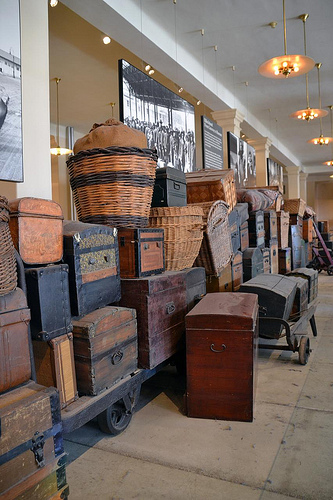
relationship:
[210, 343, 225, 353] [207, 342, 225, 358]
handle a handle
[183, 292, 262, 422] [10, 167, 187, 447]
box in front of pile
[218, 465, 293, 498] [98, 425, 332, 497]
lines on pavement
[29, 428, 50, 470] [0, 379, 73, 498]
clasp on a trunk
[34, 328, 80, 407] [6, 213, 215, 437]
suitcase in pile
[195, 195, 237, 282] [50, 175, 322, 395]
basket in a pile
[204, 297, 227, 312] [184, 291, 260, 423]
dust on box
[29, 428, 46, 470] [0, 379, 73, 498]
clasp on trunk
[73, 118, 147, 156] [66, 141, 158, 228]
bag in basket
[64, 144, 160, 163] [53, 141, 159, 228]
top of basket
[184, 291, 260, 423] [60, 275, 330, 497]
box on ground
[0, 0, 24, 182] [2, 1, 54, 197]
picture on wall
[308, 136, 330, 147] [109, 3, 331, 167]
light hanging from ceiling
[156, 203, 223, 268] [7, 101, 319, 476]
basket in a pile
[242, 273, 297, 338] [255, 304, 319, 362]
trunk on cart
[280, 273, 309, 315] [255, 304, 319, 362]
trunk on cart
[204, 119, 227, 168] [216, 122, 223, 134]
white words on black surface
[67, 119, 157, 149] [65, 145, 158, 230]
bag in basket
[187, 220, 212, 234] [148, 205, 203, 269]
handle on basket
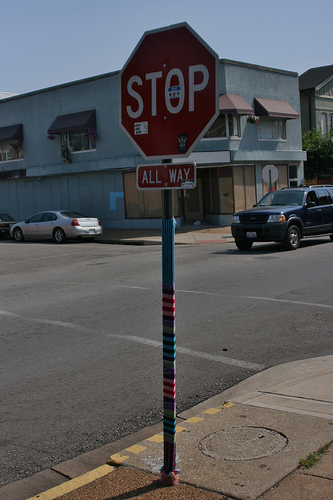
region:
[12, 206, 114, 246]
---*---
[Exercise] Rewrite the rows from the line containing "[67, 119, 157, 149] [65, 145, 158, 230]" up to and including the final line of the rows as a JSON list of strings, one string per line, with blank lines omitted. Leave the pictures out of the answer.

[Exercise solution]
[
  "[67, 119, 157, 149] [65, 145, 158, 230]",
  "bag in basket",
  "[187, 220, 212, 234] [148, 205, 203, 269]",
  "handle on basket",
  "region:",
  "[12, 206, 114, 246]"
]